- Task instructions
• a. Say whether each statement below agrees with the Dynegy filing extract. For each, answer yes or no and quote the deciding words.
(i) The Purchase and Sale Agreement being amended is dated August 21, 2014.
(ii) The letter was sent by facsimile.
(iii) Dynegy Resource I, LLC is one of the Sellers.
• b. Answer these questions from the Dynegy filing extract.
(i) Which exhibit is the third amendment to an employment agreement?
(ii) What suite number appears in the Dynegy Resource I, LLC address?
(iii) To whose attention is the letter addressed?
• c. Carry on the Dynegy filing extract from its final sentence.

Attached files

file filename
10-Q - 10-Q - DYNEGY INC.dyn-2014930x10q.htm
EX-31.2 - CHIEF FINANCIAL OFFICER 302 CERTIFICATION - DYNEGY INC.dyn-2014930xex312.htm
EX-32.1 - CHIEF EXECUTIVE OFFICER 906 CERTIFICATION - DYNEGY INC.dyn-2014930xex321.htm
EX-31.1 - CHIEF EXECUTIVE OFFICER 302 CERTIFICATION - DYNEGY INC.dyn-2014930xex311.htm
EX-10.1 - THIRD AMENDMENT TO EMPLOYMENT AGREEMENT - DYNEGY INC.dyn-2014930xex101.htm
EXCEL - IDEA: XBRL DOCUMENT - DYNEGY INC.Financial_Report.xls
EX-32.2 - CHIEF FINANCIAL OFFICER 906 CERTIFICATION - DYNEGY INC.dyn-2014930xex322.htm
EXHIBIT 2.2

Dynegy Resource I, LLC
601 Travis Street, Suite 1400
Houston, Texas 77002
phone 713.507.6400

October 24, 2014

Via facsimile 980.373.9962

Duke Energy SAM, LLC
c/o Duke Energy Corporation
550 South Tryon Street, DEC-45A
Charlotte, NC 28202

Duke Energy Commercial Enterprises, Inc.
c/o Duke Energy Corporation
550 South Tryon Street, DEC-45A
Charlotte, NC 28202

Attn: Greer Mendelow, Deputy General Counsel

RE:
Amendment to Purchase and Sale Agreement
Dear Greer:
Following up on our discussions, this letter agreement is entered into to amend the Purchase and Sale Agreement dated August 21, 2014 (the “Agreement”) among Duke Energy SAM, LLC and Duke Energy Commercial Enterprises, Inc. (collectively, “Sellers”) and Dynegy Resource I, LLC (“Buyer”). Capitalized terms used and not otherwise defined herein shall have the meanings ascribed to such terms in the Agreement.

- Data section

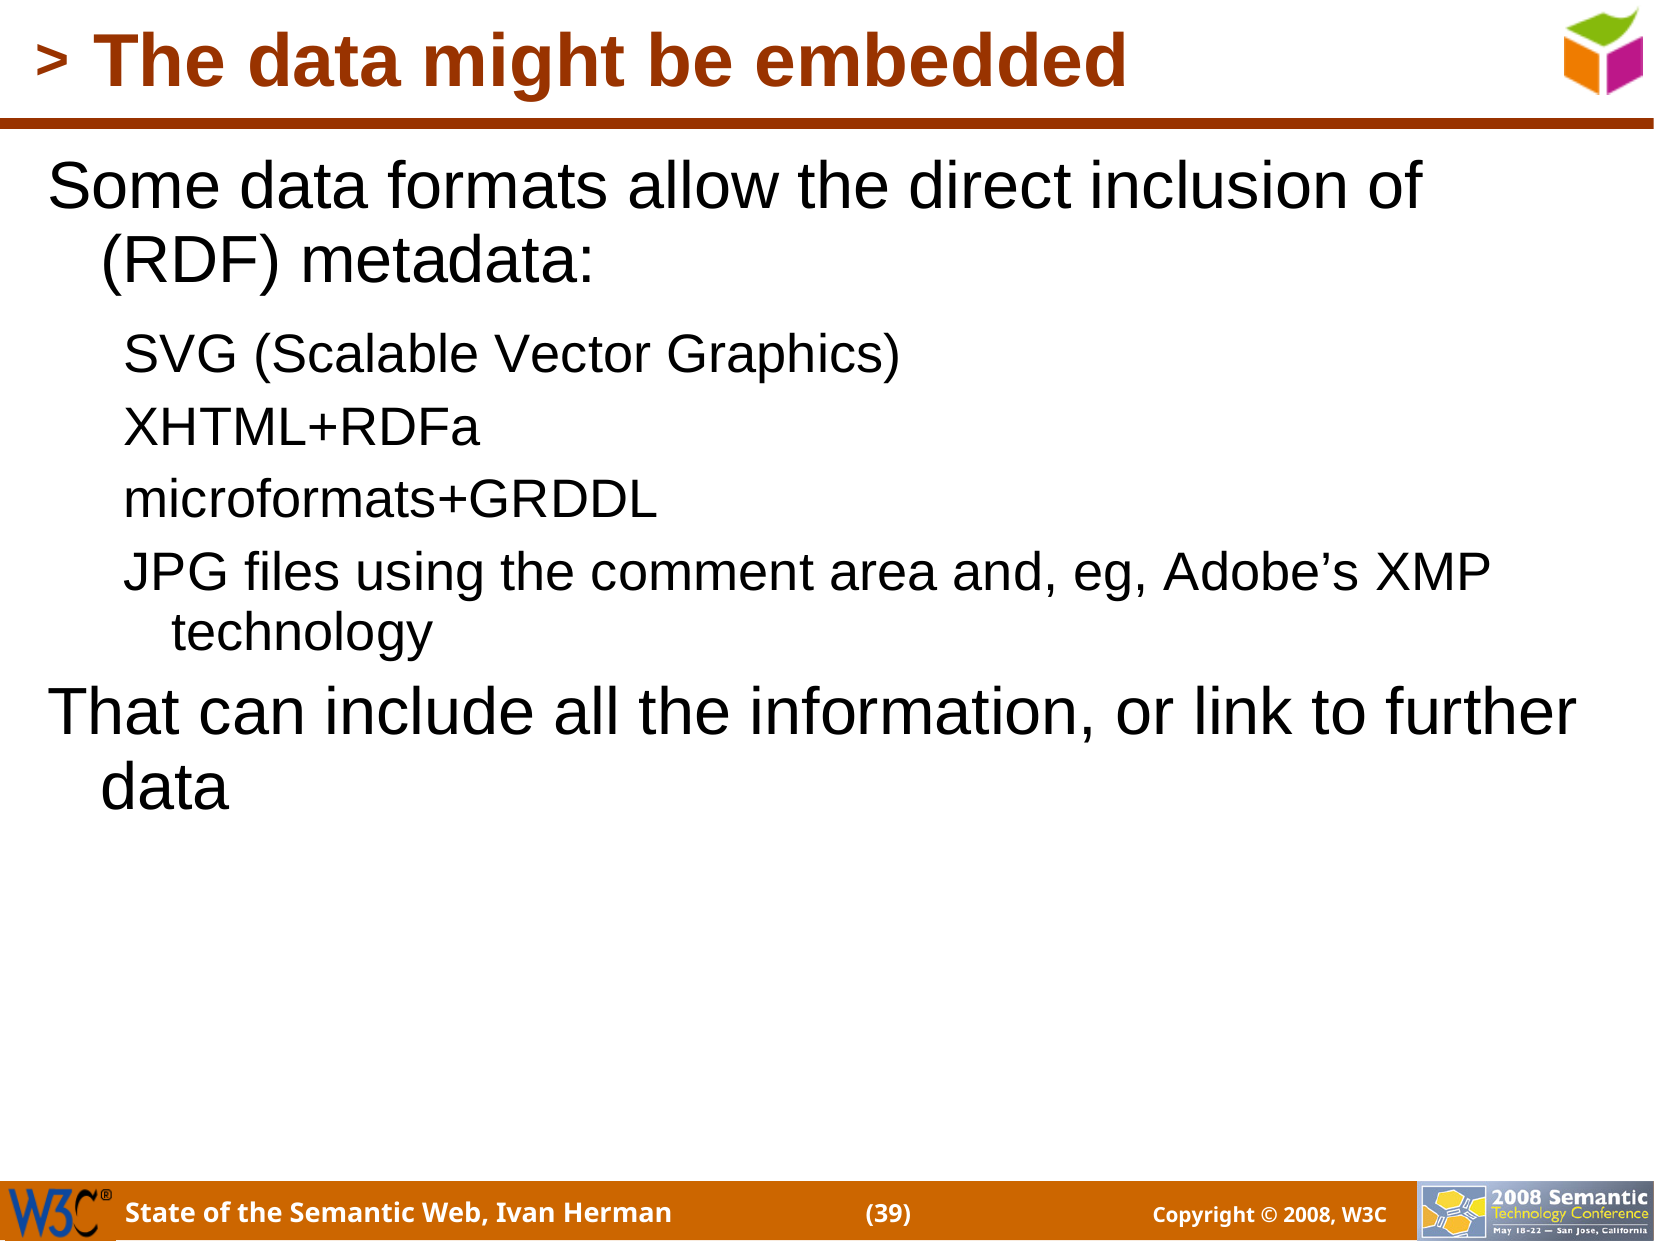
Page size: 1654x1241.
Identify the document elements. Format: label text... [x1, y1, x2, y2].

- Results by task
• a.
(i) Yes: "the Purchase and Sale Agreement dated August 21, 2014"
(ii) Yes: "Via facsimile 980.373.9962"
(iii) No: "Dynegy Resource I, LLC (“Buyer”)"

• b.
(i) EX-10.1
(ii) Suite 1400
(iii) Greer Mendelow, Deputy General Counsel

• c.
The parties hereto agree that the Agreement is hereby amended as follows:
1.
Section 6.7 (c)(i) is hereby amended to extend the deadline for Buyer to make or cause to be made written offers of employment to each of the Available Non-Unionized Employees that Buyer desires to employ from within sixty (60) days after the execution of the Agreement to sixty-seven (67) days after the execution of the Agreement.
2.
Schedule 1.1-AN is hereby amended by adding the employees listed in item (i) of Exhibit A attached hereto and removing the employees listed in item (ii) of Exhibit A attached hereto.
3.
Schedule 1.1-SE is hereby amended by adding the employees listed in item (iii) of Exhibit A attached hereto and removing the employees listed in item (iv) of Exhibit A attached hereto.
4.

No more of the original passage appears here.